### What to do:
Your response should be every line from the entries that includes the string "height".

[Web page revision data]
-*-

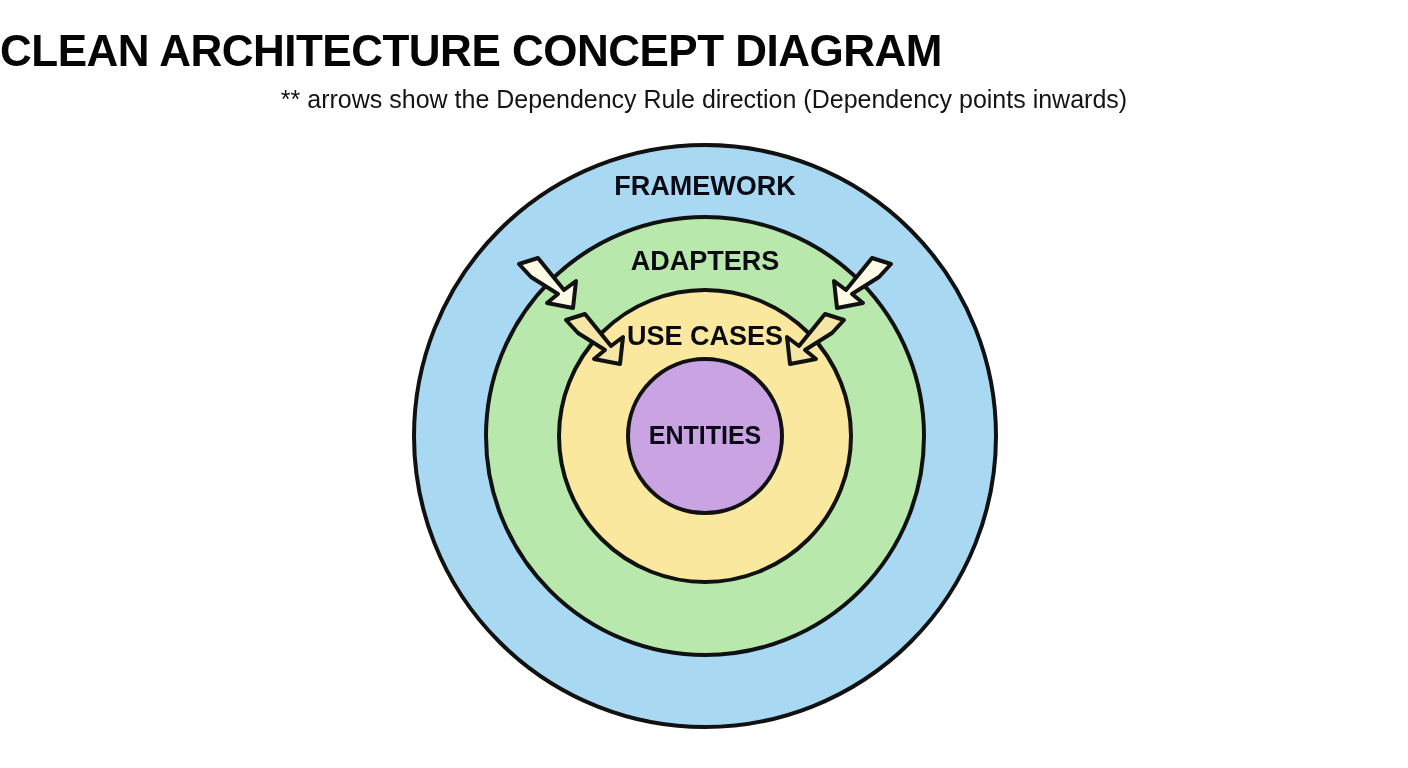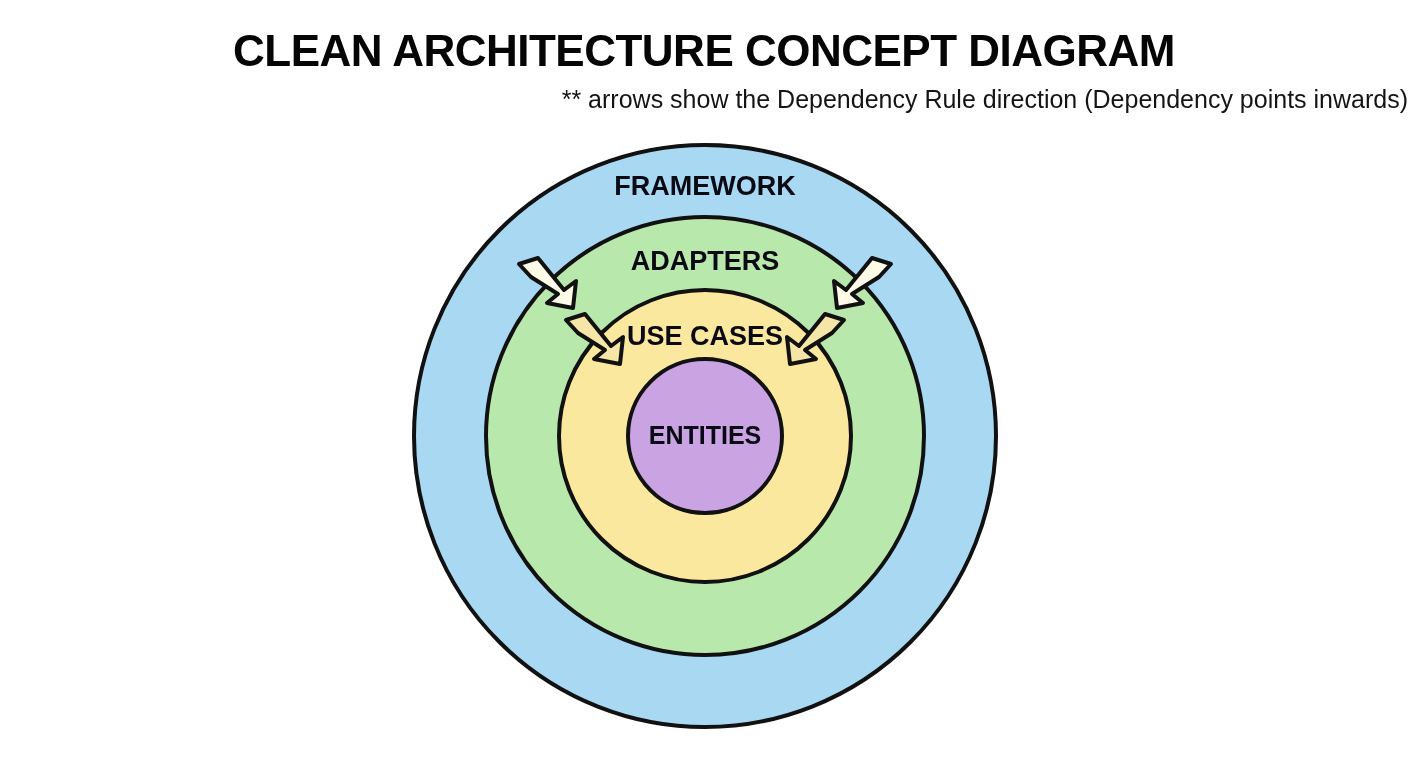--- a/index.html
+++ b/index.html
@@ -18,35 +18,34 @@
     position: relative;
     width: 1408px;
     height: 768px;
     background: #ffffff;
   }
   .title {
     position: absolute;
     top: 28px;
     left: 0;
     width: 1408px;
-    text-align: center;
     font-family: "Liberation Sans", sans-serif;
     font-size: 44px;
     font-weight: bold;
     letter-spacing: -0.5px;
     color: #050505;
     line-height: 1.05;
     white-space: nowrap;
   }
   .subtitle {
     position: absolute;
     top: 84px;
     left: 0;
     width: 1408px;
-    text-align: right;
+    text-align: center;
     font-family: "Liberation Sans", sans-serif;
     font-size: 25px;
     font-weight: normal;
     color: #141414;
     line-height: 1.2;
     white-space: nowrap;
   }
   .diagram {
     position: absolute;
     top: 0;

-*-

### Solution to the exercise:
     height: 768px;
     line-height: 1.05;
     line-height: 1.2;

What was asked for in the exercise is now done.